**TO DO:** Without altering a word, return the records below, but exclude the pictures.

Intrinsic camera parameters

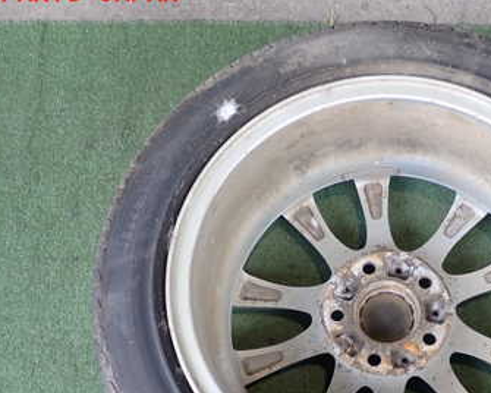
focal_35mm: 63
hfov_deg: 29.7
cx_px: 352
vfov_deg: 23.9
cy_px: 304
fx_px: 915
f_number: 2.5
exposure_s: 1/50
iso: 200
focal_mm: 6.37
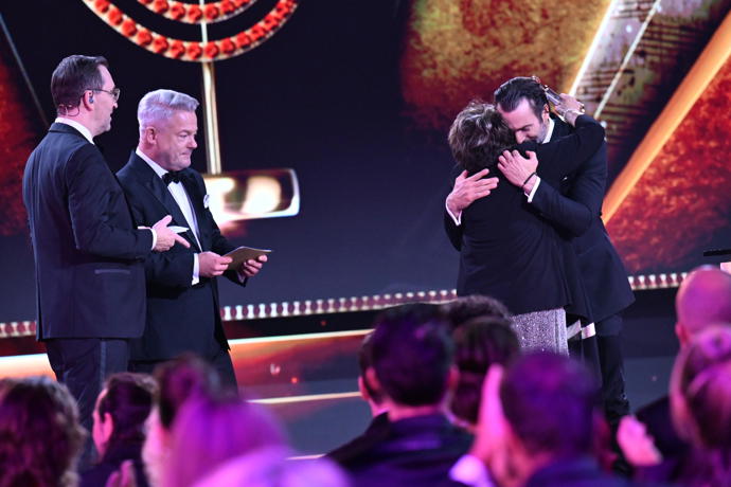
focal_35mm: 270
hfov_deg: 7.6
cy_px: 244
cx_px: 366
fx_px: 5482
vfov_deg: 5.1
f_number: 3.5
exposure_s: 1/125
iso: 3200
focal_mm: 180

**RESPONSE AREA:**
focal_35mm: 63
hfov_deg: 29.7
cx_px: 352
vfov_deg: 23.9
cy_px: 304
fx_px: 915
f_number: 2.5
exposure_s: 1/50
iso: 200
focal_mm: 6.37
focal_35mm: 270
hfov_deg: 7.6
cy_px: 244
cx_px: 366
fx_px: 5482
vfov_deg: 5.1
f_number: 3.5
exposure_s: 1/125
iso: 3200
focal_mm: 180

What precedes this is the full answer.